How many email addresses? Sources report approximately one million. To add insult to injury, a small group of that number also had full names, postal addresses, and phone numbers leaked to hackers.

What often happens to this data is that it is sold, the contact information is often used by hackers to initiate scams or identity theft schemes, and it’s also used to harvest passwords and passphrases from unsuspecting victims.

What Ledger Claims About The Cryptocurrency Hack

The company claims that no payment data, passwords, or other sensitive material got leaked, but how would the average consumer ever know? The company also claims that none of the stolen data was being sold to date, but again--how does the average user know?
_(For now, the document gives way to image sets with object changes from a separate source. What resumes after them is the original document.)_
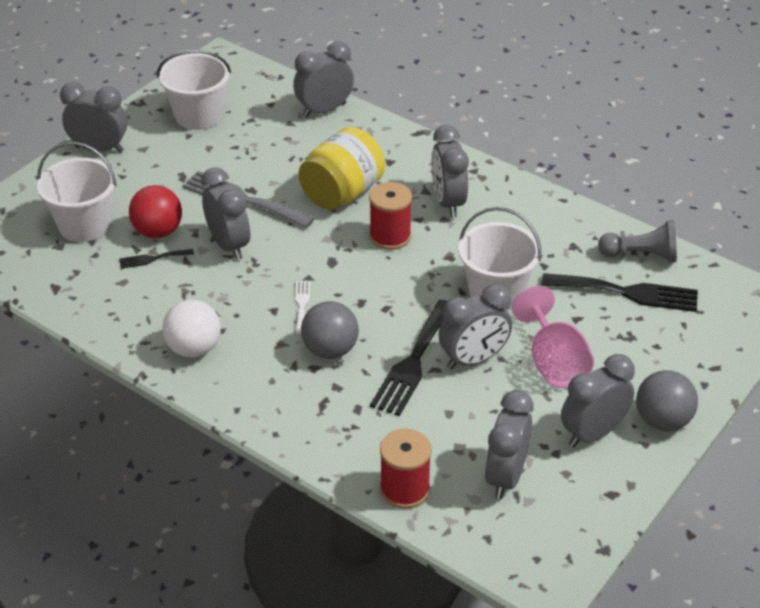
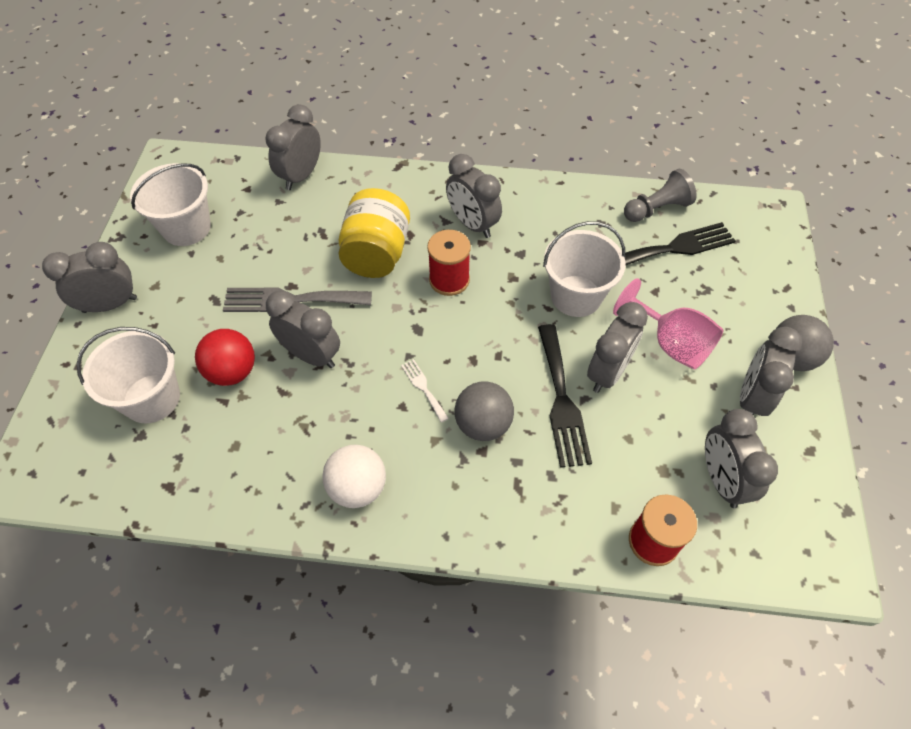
camera: 30 degrees left, 15 degrees up
black fork [119,249,194,269] -> none

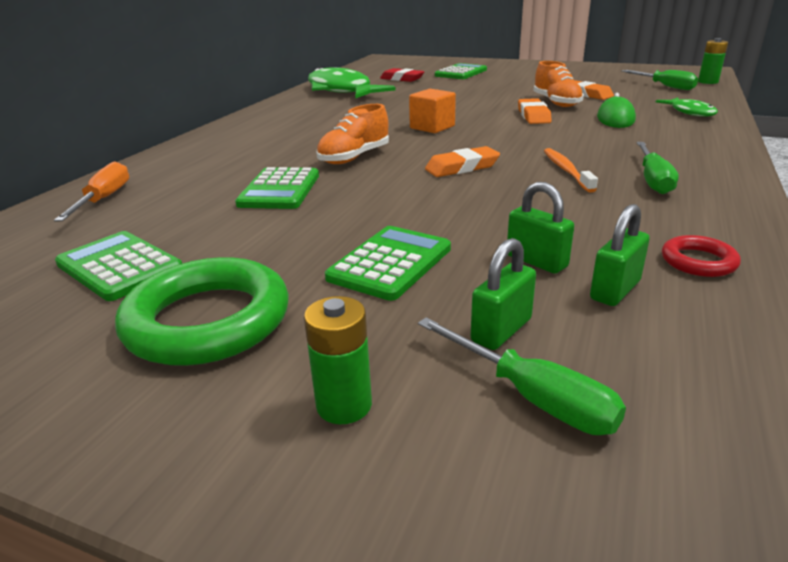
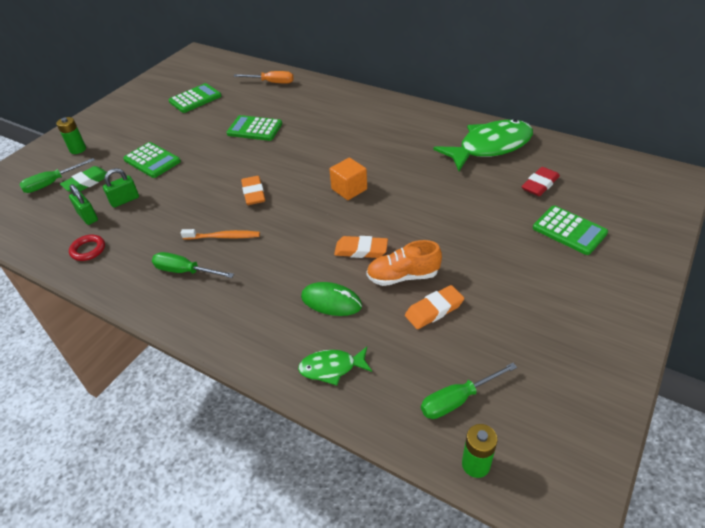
camera: 100 degrees right, 15 degrees up
green ring [115,257,289,366] -> none
orange shoe [316,104,389,164] -> none
green padlock [471,238,536,350] -> green eraser [60,166,107,192]

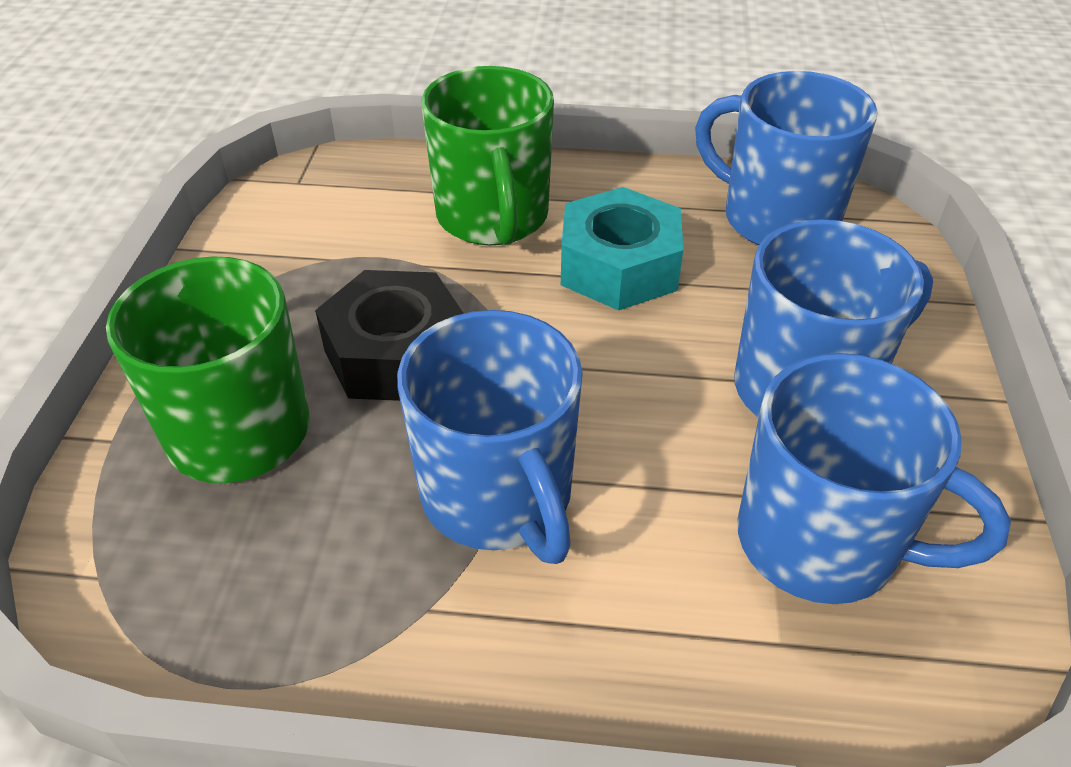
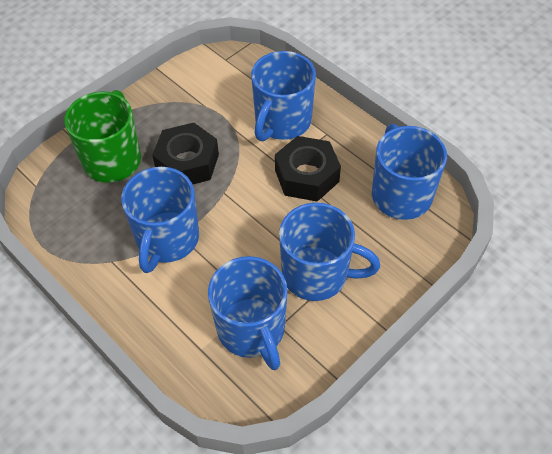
camera: 40 degrees right, 10 degrees up
green mug [421,66,554,245] -> blue mug [251,51,316,142]
turquoise nut [561,187,683,311] -> black nut [275,136,341,202]

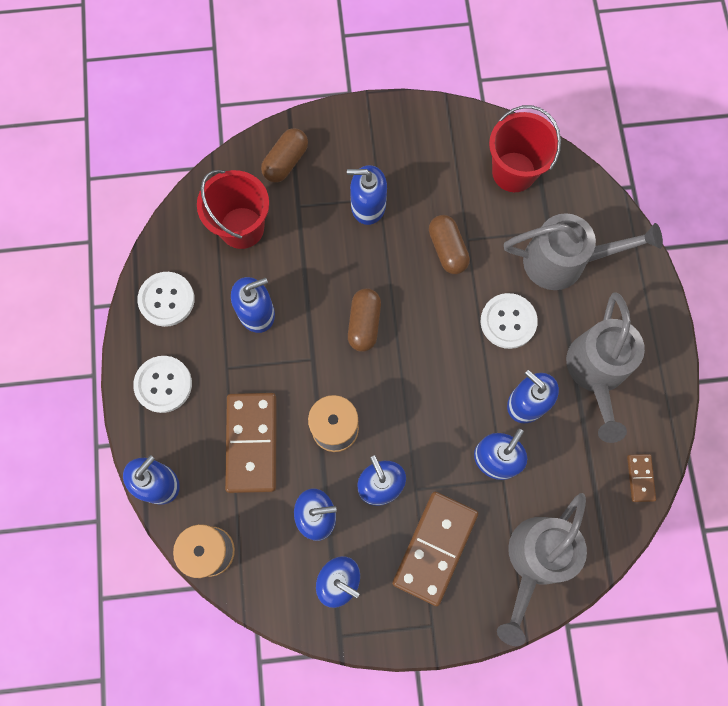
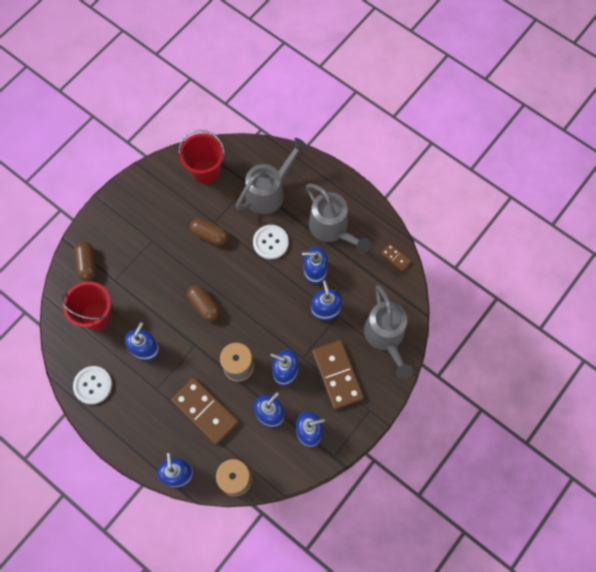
camera: 45 degrees left, 5 degrees down
white button [133,356,192,413] -> none
blue soap dispenser [347,165,387,225] -> none

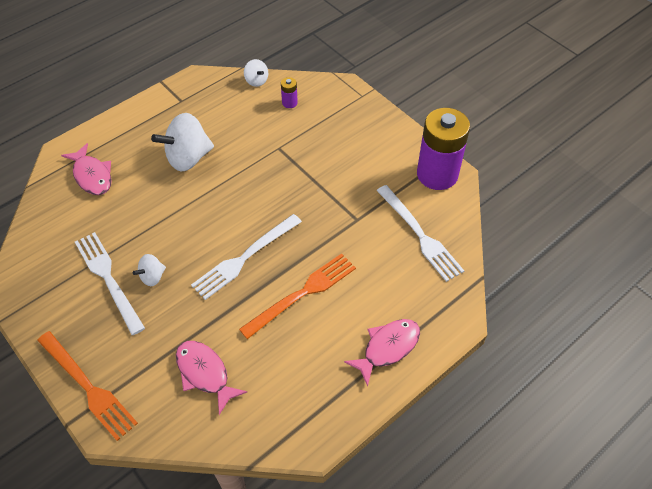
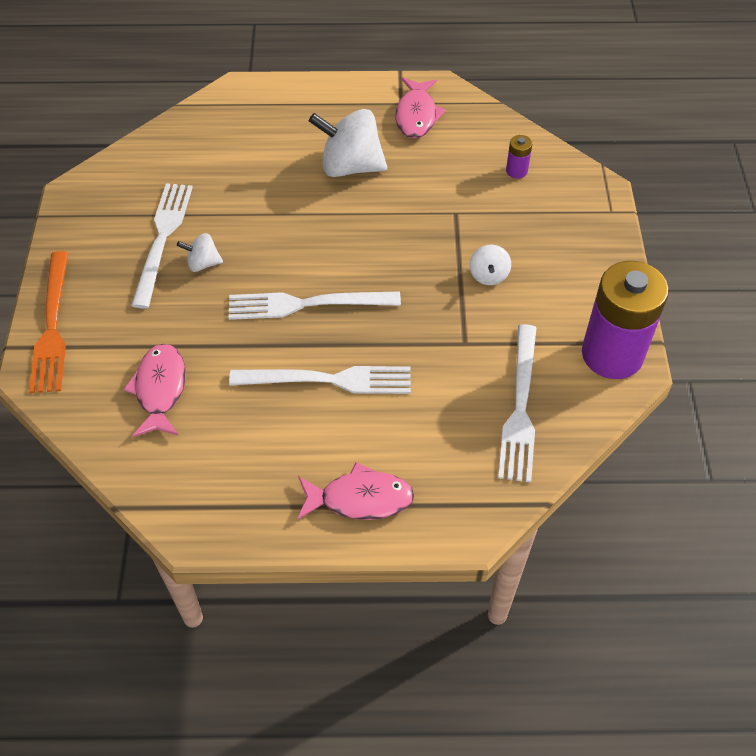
camera: 40 degrees right, 0 degrees up
pink fish [61,143,112,195] -> pink fish moved to [395,78,446,139]
orange fork [239,253,356,339] -> white fork [229,366,411,394]
white spinning top [244,59,268,87] -> white spinning top moved to [470,245,511,285]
In my experience, the Ledger issue reveals three important things. The first is that when dealing with cryptocurrency, your risks of encountering hacks or becoming a victim of hackers is elevated. There is a high degree of attention on crypto including from black hat hackers and those looking to run email scams, cell phone scams, etc. The police and news media also pay more attention these days to cryptocurrency hack issues, too.

Be An Informed User

There is nothing wrong with crypto, investing in it, or being part of the cryptocurrency community–as long as you understand the elevated risks and make informed choices with that in mind.

The second thing to remember? The garden variety standard personal security measures generally apply for crypto-related hacks and scams, too. Don’t directly reply to unsolicited emails, don’t click on links in those unsolicited emails.

And when it comes to cell phone calls from people you don’t know for services you didn’t inquire about? Just hang up. Every single time.

Be Paranoid About Your Data

And that means knowing the official company policy about how and when you are contacted. Legitimate companies avoid practices that can be used by scammers–for example, many legitimate company emails make a point to mention (usually in the fine print) that you will never be asked by that company for certain information by email such as a recovery phrase or password.

Don’t hand out your passwords, passphrases, or PIN codes. If you need to reset them, contact the company directly at its main customer service number and don’t use phone numbers or email addresses supplied to you by an unsolicited email even if you think it might be legit. In the case of the data breach we’re reporting on here, the company Ledger reminds its users that it will never ask for recovery phrases and any email sent to a Ledger customer asking for these recovery phrases should be ignored.